To summarize, how does machine learning work for a financial entity? Based on the experience of leading U.S. machine learning banking use cases, these are the top benefits of AI and ML in banking:

  • Personalization: Tailoring marketing offers to individual customers across various channels ensures that your message resonates and drives conversions.
  • Precise consumer targeting: Leveraging big data within your CRM helps gain deep insights into customer needs. By analyzing both internal and external data, you can create comprehensive customer profiles and deliver precisely targeted services.
  • Enhanced user experience (UX): ML algorithms can assess factors like a user's device, location, browsing history, and past interactions to provide a personalized UX. This not only boosts satisfaction but also translates into increased sales.
  • Self-service portals and chatbots: Given the preference for self-service among millennials, investing in web portals and mobile apps with ML-driven chatbots is a strategic move. In fact, 44% of U.S. citizens favor chatbot interactions over traditional customer support methods, making it a valuable avenue for future growth.

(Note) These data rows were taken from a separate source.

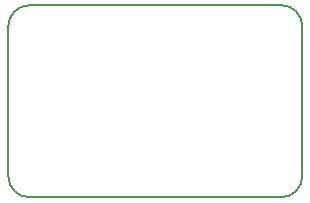
<source format=gko>
%TF.GenerationSoftware,KiCad,Pcbnew,4.0.5-e0-6337~49~ubuntu16.04.1*%
%TF.CreationDate,2017-02-24T14:19:37-08:00*%
%TF.ProjectId,sd-micro-pushpull-0475710001-breakout,73642D6D6963726F2D7075736870756C,v1.0*%
%TF.FileFunction,Profile,NP*%
%FSLAX46Y46*%
G04 Gerber Fmt 4.6, Leading zero omitted, Abs format (unit mm)*
G04 Created by KiCad (PCBNEW 4.0.5-e0-6337~49~ubuntu16.04.1) date Fri Feb 24 14:19:37 2017*
%MOMM*%
%LPD*%
G01*
G04 APERTURE LIST*
%ADD10C,0.350000*%
%ADD11C,0.152400*%
G04 APERTURE END LIST*
D10*
D11*
X121920000Y-93980000D02*
X121920000Y-106680000D01*
X146812000Y-93980000D02*
X146812000Y-106680000D01*
X121920000Y-106680000D02*
G75*
G03X123698000Y-108458000I1778000J0D01*
G01*
X145034000Y-108458000D02*
X123698000Y-108458000D01*
X145034000Y-108458000D02*
G75*
G03X146812000Y-106680000I0J1778000D01*
G01*
X146812000Y-93980000D02*
G75*
G03X145034000Y-92202000I-1778000J0D01*
G01*
X123698000Y-92202000D02*
X145034000Y-92202000D01*
X123698000Y-92202000D02*
G75*
G03X121920000Y-93980000I0J-1778000D01*
G01*
M02*

</source>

What's more, the above-mentioned ml use cases in banking clearly indicate that the top five U.S. banks are taking ML very seriously. Their growth indicates the importance of ML solutions implementation to existing banking software.

But can other less-known banks effectively compete with the industry giants? Absolutely YES, even despite the significantly lower budget. The access to machine learning and ML-infused platforms is getting cheaper yearly. After all, the question isn't just "who invested more?" but rather "who invested better?"

Looking for a hands-on team to implement your banking system with ML algorithms? ElifTEchh can help you implement machine learning solutions that can give a competitive edge in the FinTech industry. Contact our AI and ML experts for a free consultation.


What are the challenges of machine learning in banking sector?

Machine learning in banking faces challenges such as data privacy concerns, ensuring model transparency and fairness, and dealing with regulatory compliance. Additionally, acquiring and managing high-quality data can be a hurdle in building effective banking machine learning for financial institutions.

How is ML transforming the banking industry?

Machine learning banking enables automated decision-making, personalizing customer experiences, and streamlining operations. It helps banks make data-driven lending decisions, deliver tailored product recommendations, and enhance cybersecurity. ML also empowers banks to optimize processes, reduce costs, and stay competitive in the digital era.